The first time I ran was 03/09/2005, and it was an act of pure anger and frustration. I was overly committed to school and extra curricular activities and working three (3!) part-time jobs for a total of 60-70 hours per week. I was desperately unhealthy, hardly slept, never cooked, ate fast food practically every single day and washed it down with a 20oz Dr. Pepper, and stayed up drinking with my friends and roommates a few nights a week. It was the typical college student's lifestyle, really, and I was a very sheltered 19-year-old living on her own for the first time. I did not know or understand myself at all, I was unaware of what I was doing to my body or mind by letting things get so out of hand.

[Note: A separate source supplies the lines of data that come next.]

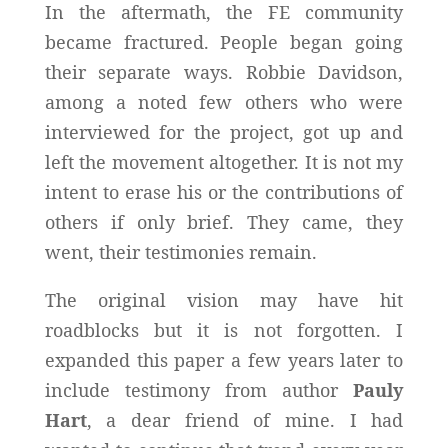
In the aftermath, the FE community
became fractured. People began going
their separate ways. Robbie Davidson,
among a noted few others who were
interviewed for the project, got up and
left the movement altogether. It is not my
intent to erase his or the contributions of
others if only brief. They came, they
went, their testimonies remain.
The original vision may have hit
roadblocks but it is not forgotten. I
expanded this paper a few years later to
include testimony from author
Pauly
Hart
, a dear friend of mine. I had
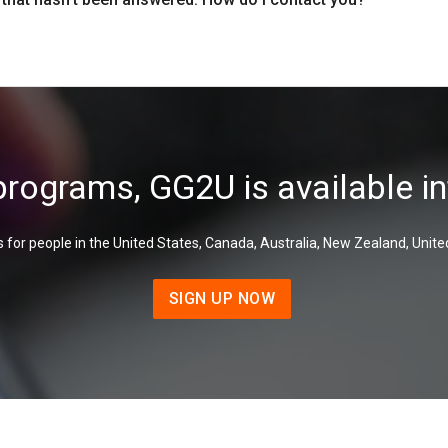
programs, GG2U is available in
 for people in the United States, Canada, Australia, New Zealand, Unite
SIGN UP NOW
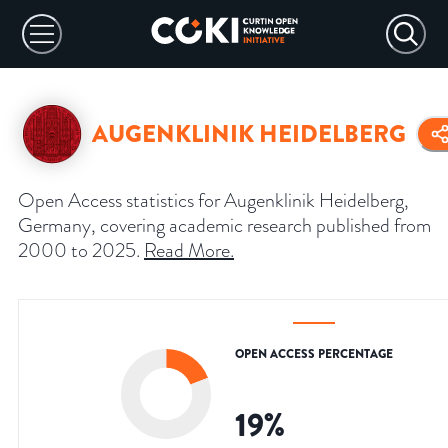
AUGENKLINIK HEIDELBERG
Open Access statistics for Augenklinik Heidelberg,
Germany, covering academic research published from
2000 to 2025.
Read More
.
OPEN ACCESS PERCENTAGE
19
%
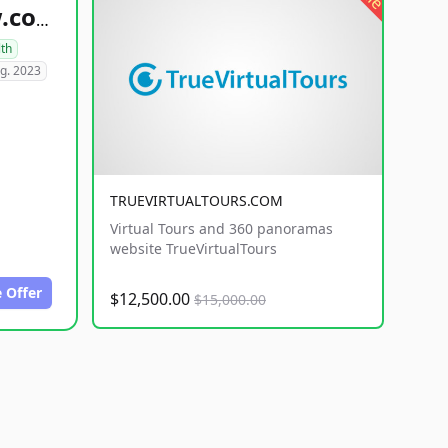
healthyfoodsnw.com
lth
g. 2023
TRUEVIRTUALTOURS.COM
Virtual Tours and 360 panoramas
website TrueVirtualTours
 Offer
$12,500.00
$15,000.00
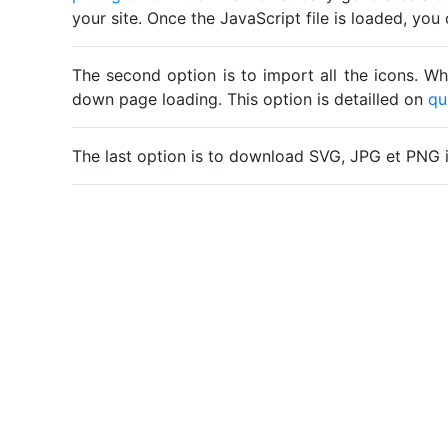
your site. Once the JavaScript file is loaded, yo
The second option is to import all the icons. Wh
down page loading. This option is detailled on
qu
The last option is to download SVG, JPG et PNG 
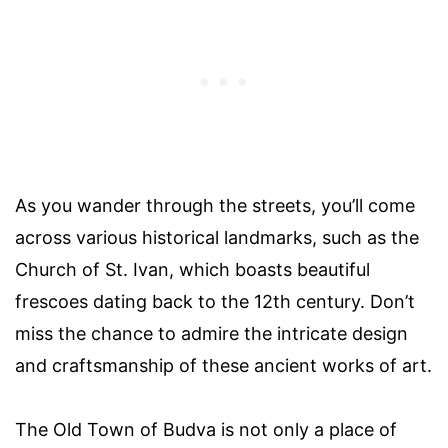
As you wander through the streets, you’ll come
across various historical landmarks, such as the
Church of St. Ivan, which boasts beautiful
frescoes dating back to the 12th century. Don’t
miss the chance to admire the intricate design
and craftsmanship of these ancient works of art.
The Old Town of Budva is not only a place of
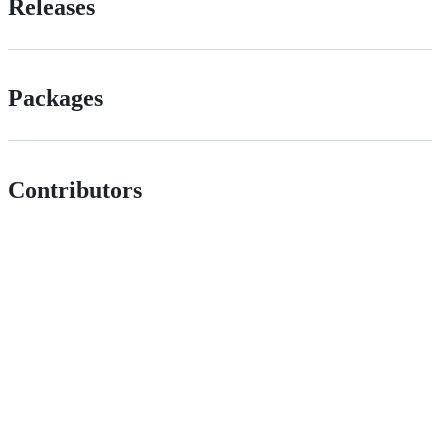
Releases
Packages
Contributors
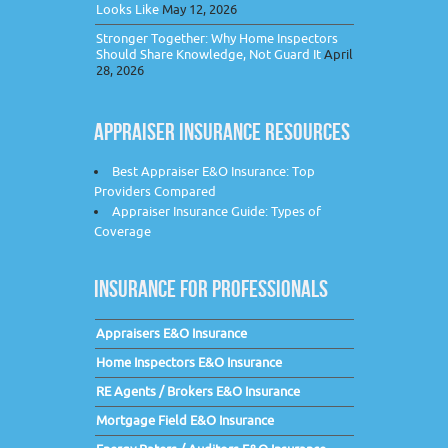
Looks Like
May 12, 2026
Stronger Together: Why Home Inspectors
Should Share Knowledge, Not Guard It
April
28, 2026
APPRAISER INSURANCE RESOURCES
Best Appraiser E&O Insurance: Top
Providers Compared
Appraiser Insurance Guide: Types of
Coverage
INSURANCE FOR PROFESSIONALS
Appraisers E&O Insurance
Home Inspectors E&O Insurance
RE Agents / Brokers E&O Insurance
Mortgage Field E&O Insurance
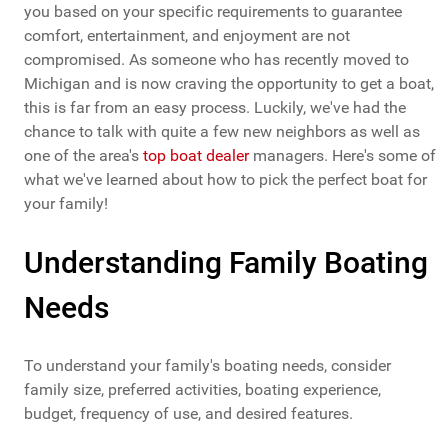
you based on your specific requirements to guarantee
comfort, entertainment, and enjoyment are not
compromised. As someone who has recently moved to
Michigan and is now craving the opportunity to get a boat,
this is far from an easy process. Luckily, we've had the
chance to talk with quite a few new neighbors as well as
one of the area's
top boat dealer
managers. Here's some of
what we've learned about how to pick the perfect boat for
your family!
Understanding Family Boating
Needs
To understand your family's boating needs, consider
family size, preferred activities, boating experience,
budget, frequency of use, and desired features.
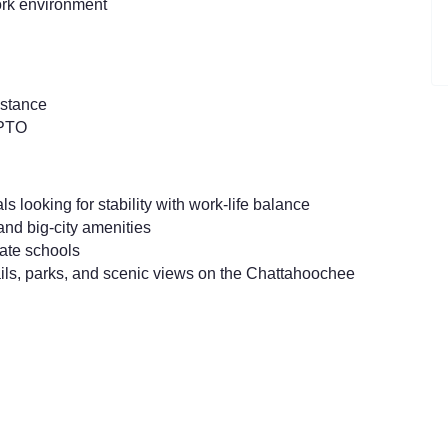
ork environment
istance
 PTO
s looking for stability with work-life balance
 and big-city amenities
vate schools
ails, parks, and scenic views on the Chattahoochee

I forget exactly what set me off, but I believe it was a conflict I had with a good friend at the time. I remember sitting in my car and being so overwhelmed with anxiety and anger than I literally did not know what to do. A couple months earlier I had started making some positive changes in my life - I stopped eating meat, cut out soda entirely, and started teaching myself to cook (George Foreman did most of the work for me at first). As I sat there, feeling like my brain was about to implode, an idea came to me. I would go to the gym.
Mind you, I had joined this gym the year before and, aside from one sad attempt at a yoga class, had never worked out there (my lack of financial management skills was also a problem back then, obviously). I walked in and, in what became my gym-going tradition, immediately stepped onto the scale. I was hoping hard that I would be under 200lbs, so the number I saw absolutely floored me.
It really was a life changing moment. I realized in a flash how ridiculous my life had become, how I had let everything get out of control. It was also a liberating moment, though. I understood that my body was not something that was handed to me, a burden for me to carry. The number on the scale was not something that "happened to me." I brought it on myself, through a lifelong series of poor choices. So I walked over to the treadmill, still in jeans and a t-shirt, pushed a few buttons, and started running. I clocked three miles that day. That feeling afterwards - of exhaustion, accomplishment, control, pride - is what kept me going back almost every day for the next four months, until I left San Diego and moved to Kenya.
Health is not a state of being - it is a choice you make every day. 2005 was a pivotal year, in that I realized that I needed to make better choices. The process of losing weight, learning to cook, eating healthier, becoming active - all of it - is ongoing. I learn more every day, and am always trying to figure out how to apply what I've learned in a way that works for my body and circumstances. I can't say that it gets easier - I go on plenty of runs that feel just as hard as that first one. But, somewhere out there on the road, running stopped being something I had to do. It stopped being an escape, or a necessary evil. It became essential, joyful, a daily reminder to treat myself well and be present in the moment. I want, I need, to run. As silly as I was, as much as I would like to jump in a time machine, go back 10 years, and slap some sense into my teenaged self, I can't help but be thankful for that low point in my life. I would be here, running happy, without it.